With the risk of coming across as a bit of a needy newbie (:slight_smile:) , the first hurdle I've tried to overcome this evening is how a map_script that copies the session field and subfields into the state would look like? I know what I want to do in pseudo-code, but the step to go from there to painless is a bit to big of a step for me to pull off right now. Do you have any better examples than the ones provided in the transforms documentation? Or, can you point me in the right direction with a code snippet that do something similar? I can't muster up the courage to out my utter lack of painless scripting skills by providing my redicilously naive attempts at doing this right now, but if I can get a starting point I can probably figure this out, I hope...

Are you using the kibana advanced editor?
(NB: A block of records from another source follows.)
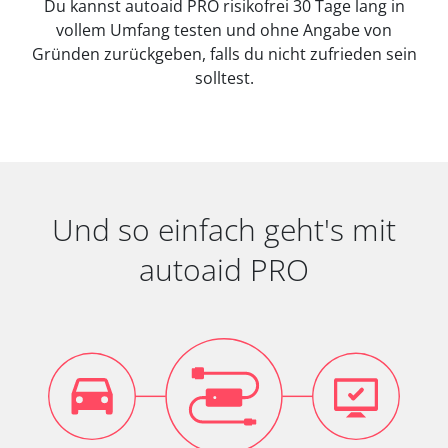
Du kannst autoaid PRO risikofrei 30 Tage lang in
vollem Umfang testen und ohne Angabe von
Gründen zurückgeben, falls du nicht zufrieden sein
solltest.
Und so einfach geht's mit
autoaid PRO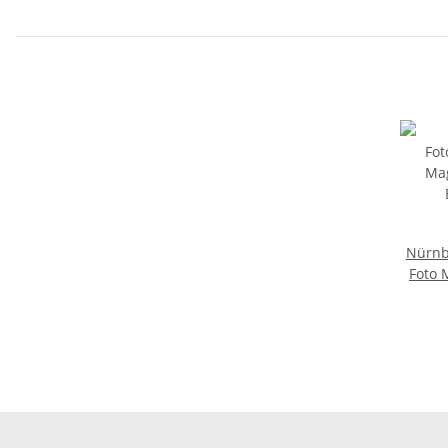
Nürnb
Foto 
Bru
Stadt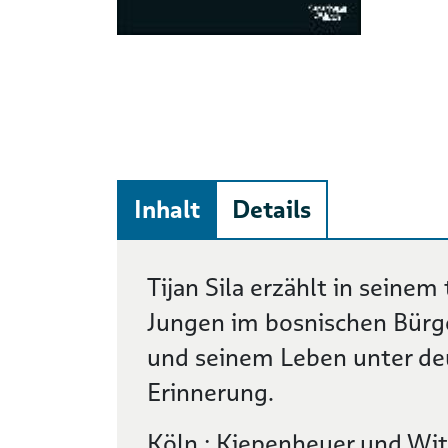
Inhalt
Details
Beschreibung
Tijan Sila erzählt in sein
Jungen im bosnischen Bürge
und seinem Leben unter de
Erinnerung.
Köln : Kiepenheuer und Wit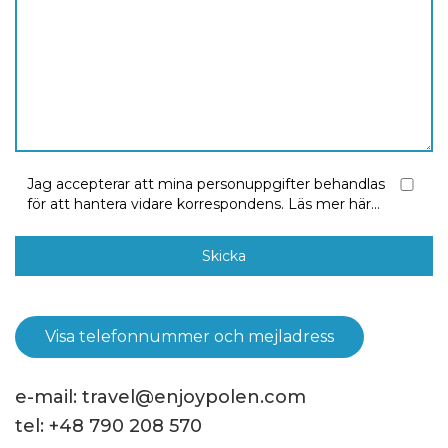
Jag accepterar att mina personuppgifter behandlas
för att hantera vidare korrespondens.
Läs mer här...
Visa telefonnummer och mejladress
e-mail:
travel@enjoypolen.com
tel:
+48 790 208 570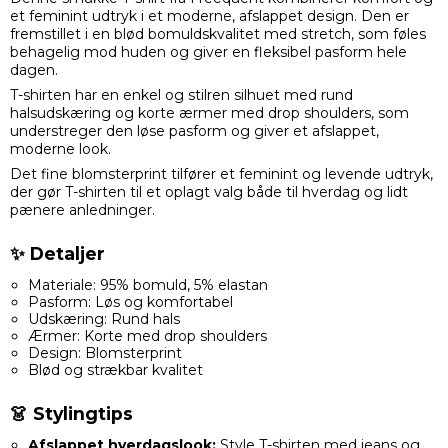
et feminint udtryk i et moderne, afslappet design. Den er
fremstillet i en blød bomuldskvalitet med stretch, som føles
behagelig mod huden og giver en fleksibel pasform hele
dagen.
T-shirten har en enkel og stilren silhuet med rund
halsudskæring og korte ærmer med drop shoulders, som
understreger den løse pasform og giver et afslappet,
moderne look.
Det fine blomsterprint tilfører et feminint og levende udtryk,
der gør T-shirten til et oplagt valg både til hverdag og lidt
pænere anledninger.
✨ Detaljer
Materiale: 95% bomuld, 5% elastan
Pasform: Løs og komfortabel
Udskæring: Rund hals
Ærmer: Korte med drop shoulders
Design: Blomsterprint
Blød og strækbar kvalitet
👗 Stylingtips
Afslappet hverdagslook:
Style T-shirten med jeans og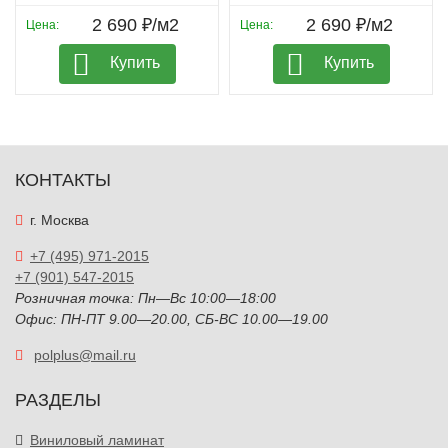
2 690 ₽/м2
2 690 ₽/м2
Цена:
Цена:
Купить
Купить
КОНТАКТЫ
г. Москва
+7 (495) 971-2015
+7 (901) 547-2015
Розничная точка: Пн—Вс 10:00—18:00
Офис: ПН-ПТ 9.00—20.00, СБ-ВС 10.00—19.00
polplus@mail.ru
РАЗДЕЛЫ
Виниловый ламинат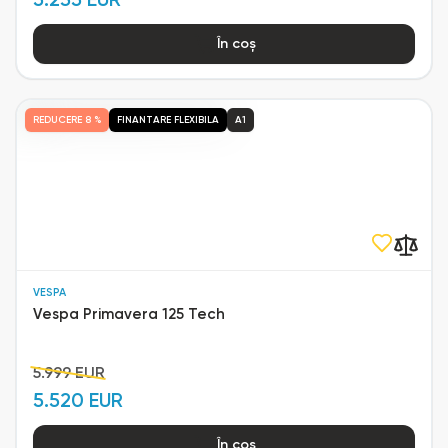
În coș
REDUCERE
8 %
FINANTARE FLEXIBILA
A1
VESPA
Vespa Primavera 125 Tech
5.999 EUR
5.520 EUR
În coș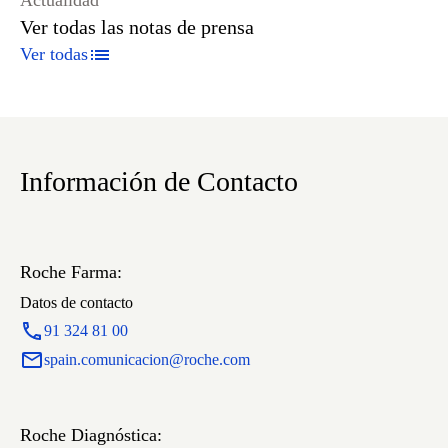
Actualidad
Ver todas las notas de prensa
Ver todas
Información de Contacto
Roche Farma:
Datos de contacto
91 324 81 00
spain.comunicacion@roche.com
Roche Diagnóstica: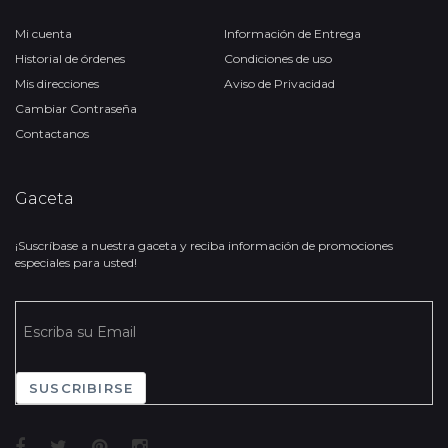
Mi cuenta
Información de Entrega
Historial de órdenes
Condiciones de uso
Mis direcciones
Aviso de Privacidad
Cambiar Contraseña
Contactanos
Gaceta
¡Suscríbase a nuestra gaceta y reciba información de promociones
especiales para usted!
SUSCRIBIRSE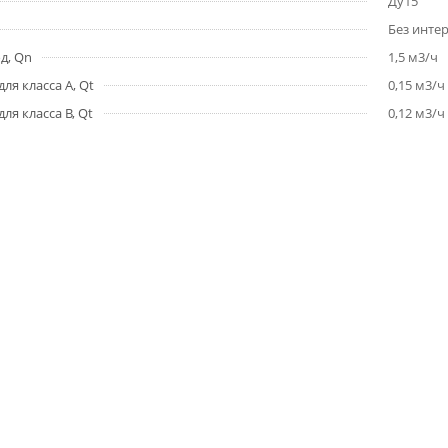
Ду15
Без инте
д, Qn
1,5 м3/ч
ля класса A, Qt
0,15 м3/ч
ля класса B, Qt
0,12 м3/ч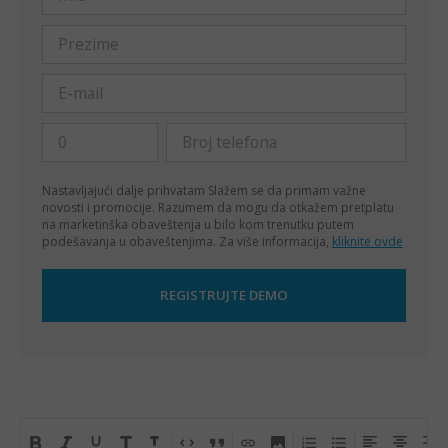
Nastavljajući dalje prihvatam
Slažem se da primam važne
novosti i promocije. Razumem da mogu da otkažem pretplatu
na marketinška obaveštenja u bilo kom trenutku putem
podešavanja u obaveštenjima. Za više informacija,
kliknite ovde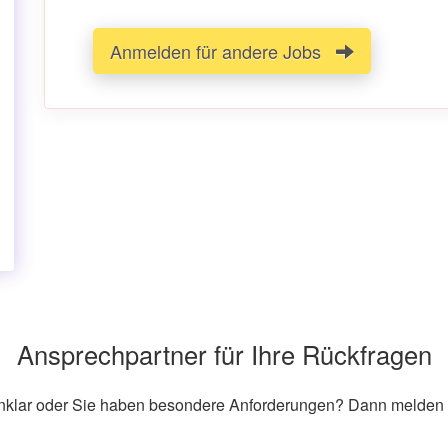
Anmelden für andere Jobs
Ansprechpartner für Ihre Rückfragen
unklar oder Sie haben besondere Anforderungen? Dann melden S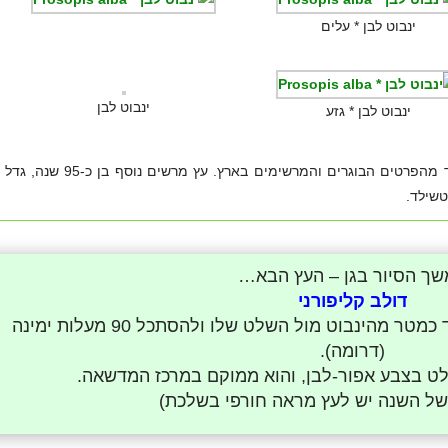
ינבוט לבן * עלים
ינבוט לבן
ינבוט לבן * גזע
העץ בחוות הנוי הוא אחד מהפרטים הבוגרים והמרשימים בארץ. עץ מרשים נוסף 
טשילד.
ך הסיור בגן – העץ הבא…
דולב קליפורני
למציאת העץ הבא, עליכם/ן לעמוד כמטר מהינבוט מול השלט שלו ולהסתכל 90 מעלות ימינה
(דרומה).
ולט בצבע אפור-לבן, והוא ממוקם במרכז המדשאה.
של השנה יש לעץ מראה חורפי בשלכת)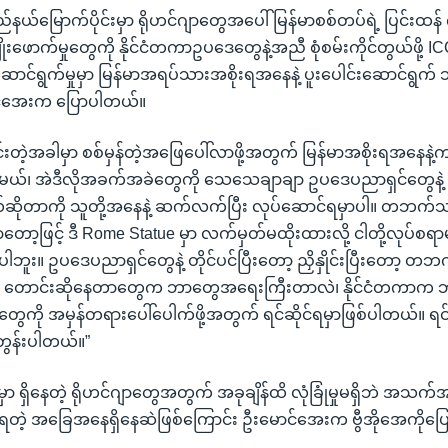
ည်နယ်မြောက်ပိုင်းမှာ ရိုဟင်ဂျာတွေအပေါ် မြန်မာစစ်တပ်ရဲ့ ပြင်းထန် 
ုးဖောက်မှုတွေကို နိုင်ငံတကာဥပဒေတွေနဲ့အညီ စုံစမ်းကိုင်တွယ်ဖို့ I
ဲ့ဆောင်ရွက်မှုမှာ မြန်မာအရပ်သားအစိုးရအနေနဲ့ ပူးပေါင်းဆောင်ရွက် သ
င်အေးက ပြောပါတယ်။
ြေရှင်းတဲ့အခါမှာ စစ်မှန်တဲ့အဖြေပေါ်လာဖို့အတွက် မြန်မာအစိုးရအန
ှိမယ်၊ အဲဒီလိုအခက်အခဲတွေကို သေသေချာချာ ဥပဒေပညာရှင်တွေနဲ့ ညှိ
ိုတာကို သူတို့အနေနဲ့ ဆက်လက်ပြီး လုပ်ဆောင်ရမှာပါ။ တဘက်သတ်
ာတော့ဖြင့် ဒီ Rome Statue မှာ လက်မှတ်မထိုးထားလို့ ငါတို့လုပ်စရာမ
ဘူး။ ဥပဒေပညာရှင်တွေနဲ့ တိုင်ပင်ပြီးတော့ ညှိနှိုင်းပြီးတော့ 
ာက တောင်းဆိုနေတာတွေက ဘာတွေအရေးကြီးတာလဲ၊ နိုင်ငံတကာက ဘ
ေကို အမှန်တရားပေါ်ပေါက်ဖို့အတွက် ရင်ဆိုင်ရမှာဖြစ်ပါတယ်။ ရင်ဆ
်တွန်းပါတယ်။”
ှာ ရှိနေတဲ့ ရိုဟင်ဂျာတွေအတွက် အခုချိန်ထိ လုံခြုံမှုမရှိဘဲ အသက
ိမ်နေရတဲ့ အခြေအနေရှိနေဆဲဖြစ်ကြောင်း ဦးမောင်အေးက ဗွီအိုအေကိုပ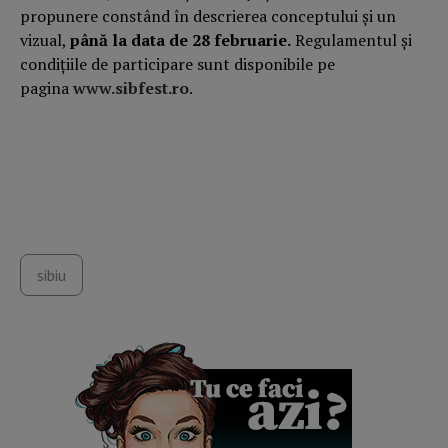
propunere constând în descrierea conceptului și un
vizual,
până la data de 28 februarie.
Regulamentul și
condițiile de participare sunt disponibile pe
pagina
www.sibfest.ro
.
sibiu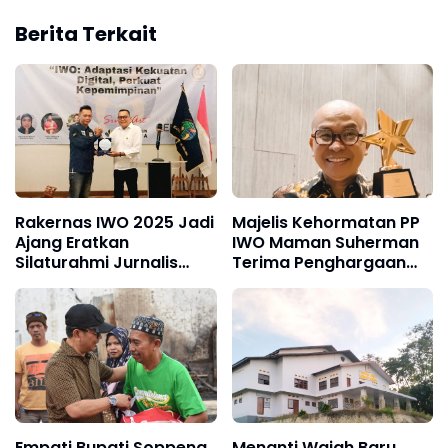
Berita Terkait
Rakernas IWO 2025 Jadi
Majelis Kehormatan PP
Ajang Eratkan
IWO Maman Suherman
Silaturahmi Jurnalis
Terima Penghargaan
Lintas Daerah, Brodin-
Pegiat Literasi Nasional,
Andi Mull Buktikan
Sekjen Telly Nathalia
Persahabatan 8 Tahun
Sampaikan Harapannya
Empati Bupati Soppeng
Menanti Wajah Baru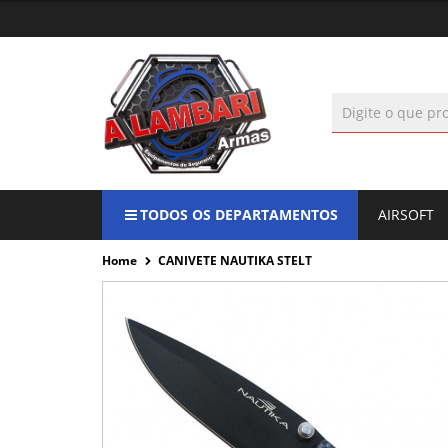
TODOS OS DEPARTAMENTOS
AIRSOFT
Home
CANIVETE NAUTIKA STELT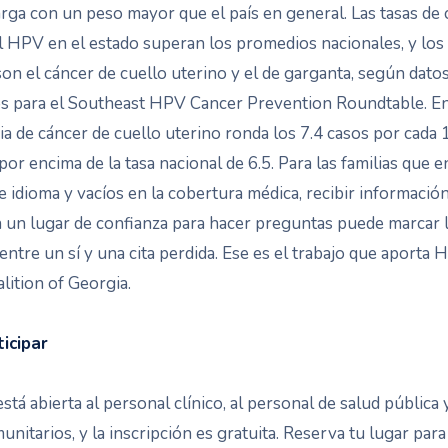
rga con un peso mayor que el país en general. Las tasas de 
l HPV en el estado superan los promedios nacionales, y los
n el cáncer de cuello uterino y el de garganta, según datos
os para el Southeast HPV Cancer Prevention Roundtable. En
cia de cáncer de cuello uterino ronda los 7.4 casos por cada
por encima de la tasa nacional de 6.5. Para las familias que 
e idioma y vacíos en la cobertura médica, recibir información
 un lugar de confianza para hacer preguntas puede marcar 
 entre un sí y una cita perdida. Ese es el trabajo que aporta 
lition of Georgia.
icipar
stá abierta al personal clínico, al personal de salud pública y
unitarios, y la inscripción es gratuita. Reserva tu lugar para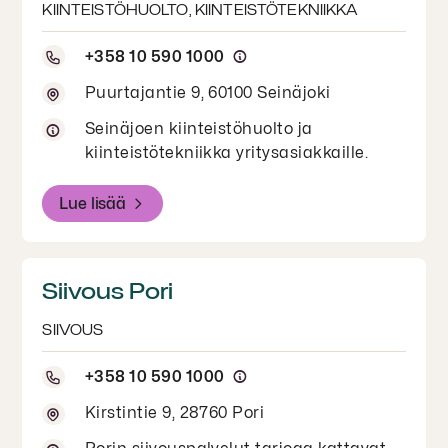
KIINTEISTÖHUOLTO, KIINTEISTÖTEKNIIKKA
+358 10 590 1000
Puurtajantie 9, 60100 Seinäjoki
Seinäjoen kiinteistöhuolto ja
kiinteistötekniikka yritysasiakkaille.
Lue lisää
Siivous Pori
SIIVOUS
+358 10 590 1000
Kirstintie 9, 28760 Pori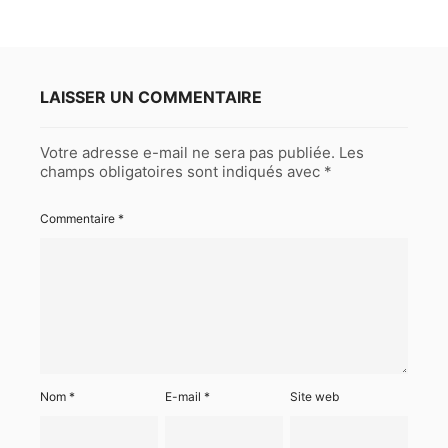
LAISSER UN COMMENTAIRE
Votre adresse e-mail ne sera pas publiée.
Les
champs obligatoires sont indiqués avec
*
Commentaire
*
Nom
*
E-mail
*
Site web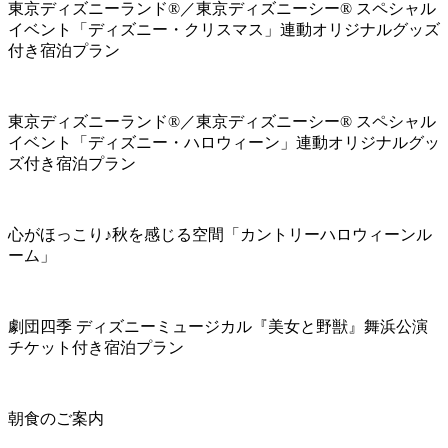
東京ディズニーランド®／東京ディズニーシー® スペシャル
イベント「ディズニー・クリスマス」連動オリジナルグッズ
付き宿泊プラン
東京ディズニーランド®／東京ディズニーシー® スペシャル
イベント「ディズニー・ハロウィーン」連動オリジナルグッ
ズ付き宿泊プラン
心がほっこり♪秋を感じる空間「カントリーハロウィーンル
ーム」
劇団四季 ディズニーミュージカル『美女と野獣』舞浜公演
チケット付き宿泊プラン
朝食のご案内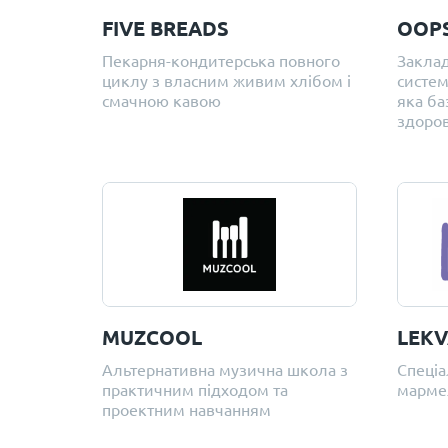
FIVE BREADS
OOP
Пекарня-кондитерська повного
Заклад
циклу з власним живим хлібом і
систем
смачною кавою
яка ба
здоров
MUZCOOL
LEK
Альтернативна музична школа з
Спеціа
практичним підходом та
марме
проектним навчанням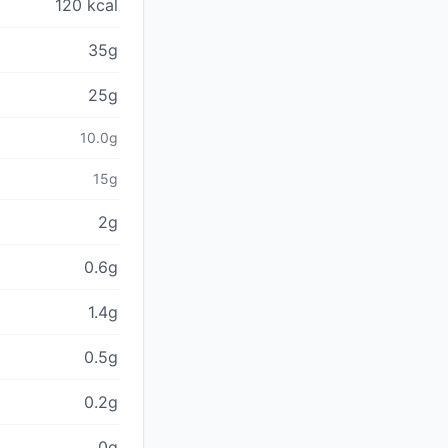
120 kcal
35g
25g
10.0g
15g
2g
0.6g
1.4g
0.5g
0.2g
0g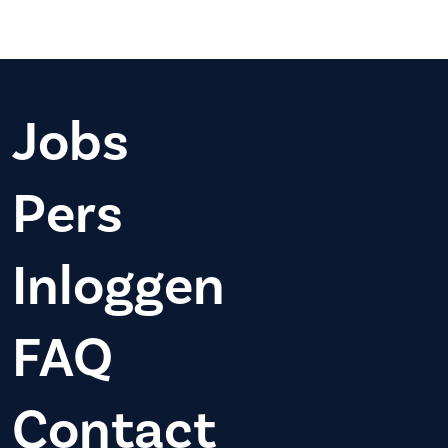
Jobs
Pers
Inloggen
FAQ
Contact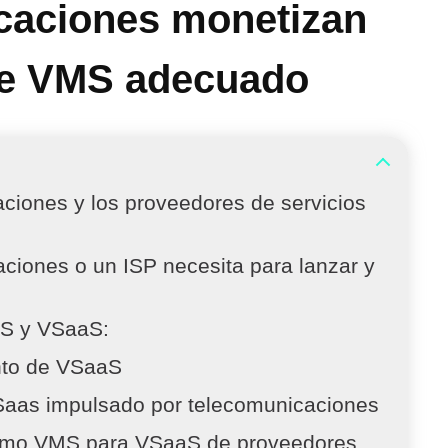
caciones monetizan
re VMS adecuado
aciones y los proveedores de servicios
iones o un ISP necesita para lanzar y
AS y VSaaS:
ento de VSaaS
VSaas impulsado por telecomunicaciones
 como VMS para VSaaS de proveedores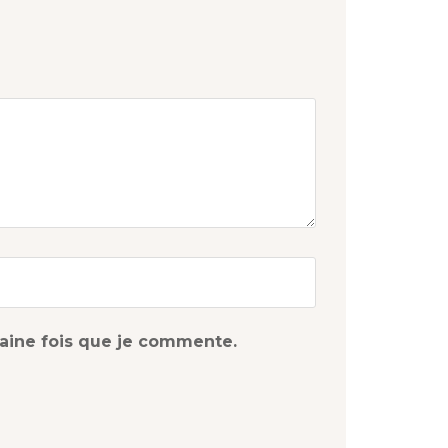
haine fois que je commente.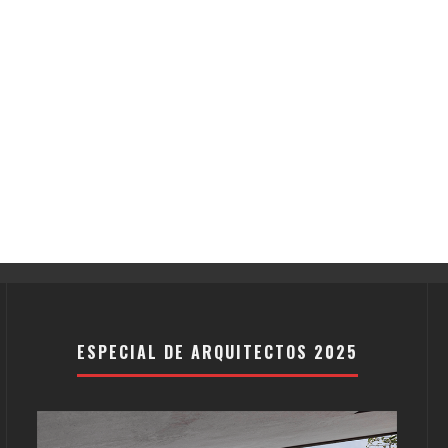
ESPECIAL DE ARQUITECTOS 2025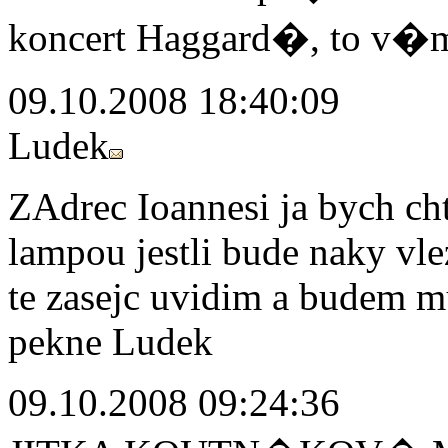
koncert Haggard�, to v�m
09.10.2008 18:40:09
Ludek
ZAdrec Ioannesi ja bych cht
lampou jestli bude naky vle
te zasejc uvidim a budem mu
pekne Ludek
09.10.2008 09:24:36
It seems you are hitting this bug.

Sorry I forgot this problem, for missing_bucket you have to use dev console.

Example script to get 1 non-null value:

    "aggregations": {
      "s": {
        "scripted_metric": {
          "init_script": "state.value = null",
          "map_script": "if(doc['my_field'].size()!=0) { state.value = doc['my_field'].getValue() }",
          "combine_script": "return state.value",
          "reduce_script": "def v; for (s in states) {if (s != null) {v =s} } return v"
        }
      }

Note: There is no guarantee which non-null value is returned as it depends on shards, distribution of data, index order etc. etc. However, you expect that they are either null or if not null the same, therefore this should work.

Correct, I'm using the editor. That explains it, thanks!

Thanks! I actually had done almost exactly as your example but could not figure out why it failed. Now I understand where I went wrong. Again, thanks!

This topic was automatically closed 28 days after the last reply. New replies are no longer allowed.